Direction of Coagulation Products
While most coagulation analyzers are heading toward accuracy, ease of use, and timely results, focus has shifted to better bioinformatics and integrated software across multiple platforms and analyzers. “Informatics is an area of growing interest for clinical laboratories,” Hauser states. “Our customers are looking for IT solutions that will help them leverage data management, improve process flow in their lab, and monitor instrument events—for example, error flags and service events.” The idea behind their products is to yield enhanced diagnostic value for clinicians.
Hauser also notes that clinical labs look for a full continuum of hemostasis instrumentation to meet small-, medium-, and large-volume lab needs.

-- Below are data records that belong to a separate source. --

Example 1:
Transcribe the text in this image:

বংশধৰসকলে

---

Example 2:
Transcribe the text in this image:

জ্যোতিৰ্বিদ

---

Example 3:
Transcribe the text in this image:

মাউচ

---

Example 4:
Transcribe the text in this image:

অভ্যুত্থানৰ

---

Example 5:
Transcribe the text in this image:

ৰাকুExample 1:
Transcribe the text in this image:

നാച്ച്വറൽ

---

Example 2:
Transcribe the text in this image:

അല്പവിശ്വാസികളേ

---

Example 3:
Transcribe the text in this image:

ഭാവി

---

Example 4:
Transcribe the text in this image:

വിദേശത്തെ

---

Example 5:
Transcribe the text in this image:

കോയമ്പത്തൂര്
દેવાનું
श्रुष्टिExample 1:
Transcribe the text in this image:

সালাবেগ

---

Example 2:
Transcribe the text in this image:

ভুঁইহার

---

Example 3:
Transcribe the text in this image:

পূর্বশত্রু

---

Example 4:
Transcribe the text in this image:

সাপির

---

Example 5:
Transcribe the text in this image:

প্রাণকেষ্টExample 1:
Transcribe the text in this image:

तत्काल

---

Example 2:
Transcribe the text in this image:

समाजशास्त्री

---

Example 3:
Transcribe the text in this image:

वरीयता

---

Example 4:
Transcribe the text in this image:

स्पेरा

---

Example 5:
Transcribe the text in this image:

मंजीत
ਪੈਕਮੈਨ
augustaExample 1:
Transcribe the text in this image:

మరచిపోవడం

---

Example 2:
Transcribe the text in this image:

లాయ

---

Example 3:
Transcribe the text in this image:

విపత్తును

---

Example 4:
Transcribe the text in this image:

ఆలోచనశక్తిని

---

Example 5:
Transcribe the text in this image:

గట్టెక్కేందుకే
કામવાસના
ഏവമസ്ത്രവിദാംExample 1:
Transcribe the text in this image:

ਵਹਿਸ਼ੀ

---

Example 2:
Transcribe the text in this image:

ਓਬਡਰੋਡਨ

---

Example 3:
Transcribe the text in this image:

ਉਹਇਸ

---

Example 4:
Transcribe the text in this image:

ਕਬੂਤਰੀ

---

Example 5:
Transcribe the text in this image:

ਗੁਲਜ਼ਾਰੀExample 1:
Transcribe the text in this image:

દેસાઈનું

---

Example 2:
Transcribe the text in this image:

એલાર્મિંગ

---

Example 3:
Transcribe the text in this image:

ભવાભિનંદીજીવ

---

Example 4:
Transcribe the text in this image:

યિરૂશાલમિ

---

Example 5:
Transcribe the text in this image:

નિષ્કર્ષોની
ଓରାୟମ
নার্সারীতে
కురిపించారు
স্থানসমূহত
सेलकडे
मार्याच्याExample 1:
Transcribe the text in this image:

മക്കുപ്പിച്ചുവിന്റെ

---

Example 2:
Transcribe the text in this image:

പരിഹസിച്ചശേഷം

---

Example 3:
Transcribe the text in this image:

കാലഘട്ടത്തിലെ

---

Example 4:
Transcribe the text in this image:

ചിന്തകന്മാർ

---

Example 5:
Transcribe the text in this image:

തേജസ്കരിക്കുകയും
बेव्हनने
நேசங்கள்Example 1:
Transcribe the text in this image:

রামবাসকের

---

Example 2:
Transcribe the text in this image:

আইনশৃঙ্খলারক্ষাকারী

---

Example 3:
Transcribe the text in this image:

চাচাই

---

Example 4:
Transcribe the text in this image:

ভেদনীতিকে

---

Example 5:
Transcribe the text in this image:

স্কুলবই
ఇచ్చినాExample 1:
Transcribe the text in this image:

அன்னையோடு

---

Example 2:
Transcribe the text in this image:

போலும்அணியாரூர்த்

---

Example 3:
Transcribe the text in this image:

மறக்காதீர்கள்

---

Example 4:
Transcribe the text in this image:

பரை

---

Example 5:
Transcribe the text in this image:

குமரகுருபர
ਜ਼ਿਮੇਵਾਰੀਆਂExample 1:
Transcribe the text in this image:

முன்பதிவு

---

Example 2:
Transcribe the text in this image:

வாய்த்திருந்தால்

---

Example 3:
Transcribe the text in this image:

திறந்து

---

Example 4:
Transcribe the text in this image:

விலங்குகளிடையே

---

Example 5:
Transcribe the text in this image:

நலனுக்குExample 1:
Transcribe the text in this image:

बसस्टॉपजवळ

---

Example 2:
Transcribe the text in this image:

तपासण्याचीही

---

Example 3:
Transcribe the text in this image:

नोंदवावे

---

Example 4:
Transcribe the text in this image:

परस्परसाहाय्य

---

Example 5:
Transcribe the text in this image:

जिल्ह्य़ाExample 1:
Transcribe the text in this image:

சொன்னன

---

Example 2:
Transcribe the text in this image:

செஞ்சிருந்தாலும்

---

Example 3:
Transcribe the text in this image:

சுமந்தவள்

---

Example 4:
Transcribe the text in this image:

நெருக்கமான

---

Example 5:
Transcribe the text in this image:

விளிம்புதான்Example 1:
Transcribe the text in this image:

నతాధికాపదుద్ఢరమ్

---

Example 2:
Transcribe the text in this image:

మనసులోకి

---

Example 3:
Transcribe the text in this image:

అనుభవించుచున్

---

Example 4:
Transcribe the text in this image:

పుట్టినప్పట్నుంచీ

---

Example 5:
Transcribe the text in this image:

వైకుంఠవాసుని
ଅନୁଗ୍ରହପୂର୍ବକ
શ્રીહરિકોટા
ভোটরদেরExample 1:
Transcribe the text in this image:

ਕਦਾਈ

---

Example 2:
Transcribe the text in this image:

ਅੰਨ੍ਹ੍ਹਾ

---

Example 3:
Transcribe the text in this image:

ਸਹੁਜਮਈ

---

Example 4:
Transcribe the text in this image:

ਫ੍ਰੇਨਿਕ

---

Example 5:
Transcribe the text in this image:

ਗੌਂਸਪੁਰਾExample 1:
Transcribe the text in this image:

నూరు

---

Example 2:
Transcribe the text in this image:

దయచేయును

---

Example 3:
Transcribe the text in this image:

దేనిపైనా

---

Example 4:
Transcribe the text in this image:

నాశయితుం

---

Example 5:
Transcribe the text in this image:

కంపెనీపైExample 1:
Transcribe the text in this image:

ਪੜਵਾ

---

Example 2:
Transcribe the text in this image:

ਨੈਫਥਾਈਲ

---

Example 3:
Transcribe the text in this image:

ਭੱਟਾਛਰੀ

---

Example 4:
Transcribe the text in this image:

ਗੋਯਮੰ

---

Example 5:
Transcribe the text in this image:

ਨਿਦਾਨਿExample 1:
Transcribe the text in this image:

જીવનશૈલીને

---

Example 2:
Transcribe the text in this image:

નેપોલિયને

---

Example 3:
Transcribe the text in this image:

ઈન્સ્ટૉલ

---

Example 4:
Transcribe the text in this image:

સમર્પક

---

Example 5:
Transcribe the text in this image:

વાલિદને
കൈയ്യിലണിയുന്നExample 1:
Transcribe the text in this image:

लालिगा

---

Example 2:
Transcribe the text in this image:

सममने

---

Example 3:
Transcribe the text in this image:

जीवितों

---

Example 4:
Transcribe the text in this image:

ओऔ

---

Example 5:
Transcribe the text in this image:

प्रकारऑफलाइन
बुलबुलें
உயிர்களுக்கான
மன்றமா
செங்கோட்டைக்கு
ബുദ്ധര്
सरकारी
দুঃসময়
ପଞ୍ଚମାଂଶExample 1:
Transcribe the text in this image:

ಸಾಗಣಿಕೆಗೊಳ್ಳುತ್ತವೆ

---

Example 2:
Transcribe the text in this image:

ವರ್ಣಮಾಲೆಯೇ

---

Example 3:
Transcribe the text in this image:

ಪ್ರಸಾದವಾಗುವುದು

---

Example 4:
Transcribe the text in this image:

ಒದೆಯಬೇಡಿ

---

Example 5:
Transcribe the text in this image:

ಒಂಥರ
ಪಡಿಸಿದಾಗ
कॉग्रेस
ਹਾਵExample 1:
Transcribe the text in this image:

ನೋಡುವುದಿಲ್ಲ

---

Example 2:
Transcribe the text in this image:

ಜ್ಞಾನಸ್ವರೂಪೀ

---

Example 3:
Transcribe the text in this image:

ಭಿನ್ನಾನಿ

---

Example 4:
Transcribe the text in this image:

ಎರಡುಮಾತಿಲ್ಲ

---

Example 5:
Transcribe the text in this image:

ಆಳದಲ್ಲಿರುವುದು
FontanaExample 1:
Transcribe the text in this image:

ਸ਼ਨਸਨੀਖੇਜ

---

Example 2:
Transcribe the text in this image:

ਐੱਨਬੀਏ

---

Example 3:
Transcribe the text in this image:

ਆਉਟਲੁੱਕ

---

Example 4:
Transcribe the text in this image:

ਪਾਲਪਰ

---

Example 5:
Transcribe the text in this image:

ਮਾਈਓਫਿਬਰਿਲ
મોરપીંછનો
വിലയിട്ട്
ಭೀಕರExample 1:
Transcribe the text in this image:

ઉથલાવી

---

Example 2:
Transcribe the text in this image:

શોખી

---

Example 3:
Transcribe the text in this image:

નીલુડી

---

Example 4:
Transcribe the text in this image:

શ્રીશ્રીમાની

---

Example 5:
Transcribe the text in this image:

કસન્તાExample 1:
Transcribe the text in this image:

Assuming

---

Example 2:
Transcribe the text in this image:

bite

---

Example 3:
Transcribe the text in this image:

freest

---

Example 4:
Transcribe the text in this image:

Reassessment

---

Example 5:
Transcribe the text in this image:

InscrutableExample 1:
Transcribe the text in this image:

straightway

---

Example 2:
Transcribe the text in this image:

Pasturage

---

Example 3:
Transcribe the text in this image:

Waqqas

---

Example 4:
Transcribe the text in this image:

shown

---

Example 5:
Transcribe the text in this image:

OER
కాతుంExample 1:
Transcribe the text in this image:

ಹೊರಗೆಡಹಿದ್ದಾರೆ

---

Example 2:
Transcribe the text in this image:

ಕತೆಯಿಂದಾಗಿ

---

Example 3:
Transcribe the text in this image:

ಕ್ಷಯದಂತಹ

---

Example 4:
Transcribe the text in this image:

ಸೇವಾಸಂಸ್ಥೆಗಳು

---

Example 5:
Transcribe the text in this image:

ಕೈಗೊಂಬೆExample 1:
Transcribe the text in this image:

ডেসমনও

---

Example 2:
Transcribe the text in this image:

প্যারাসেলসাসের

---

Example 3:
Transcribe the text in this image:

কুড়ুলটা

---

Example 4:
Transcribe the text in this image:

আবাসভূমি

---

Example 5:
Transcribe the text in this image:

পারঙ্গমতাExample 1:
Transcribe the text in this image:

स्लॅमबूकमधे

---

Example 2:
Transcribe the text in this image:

Therefore, it is essential within Integrated Delivery Network systems to provide product fits across a broad range of services.
Bioinformatics also plays an important role in Diagnostica Stago’s (US) new product portfolio. Wright notes that the newly released STA Coag Connect, its new software accessory, is a perfect example of innovation in enabling the consolidation, enhancement, and standardization of patient sample results and QC.
“Since Diagnostica Stago (US) analyzers use the same high-quality reagents, it allows for standardization throughout hospitals, saving time and reducing inventory management cost,” he adds. This, in combination with the software, standardizes results and allows for quality control across runs, samples, and analyzers.
Coagulation analyzers have come a long way from measuring the optical density of a clot in a cuvette. Now, not only are there multiple factor analyses across runs that are standardized, but improved and ever-precise software allows for hospital runs to be standardized, easy to use, and quality controlled. Monitoring of perioperative patients using coagulation analyzers is now significantly faster, easier, and more accurate.
The direction that this field is now moving is toward integrated analyzing software, high robustness of devices, a wide variety of ranges in these analyzers, and increased precision of results with reduced analysis time.
Madhushree Ghosh, PhD, is a San Diego-based science and health writer.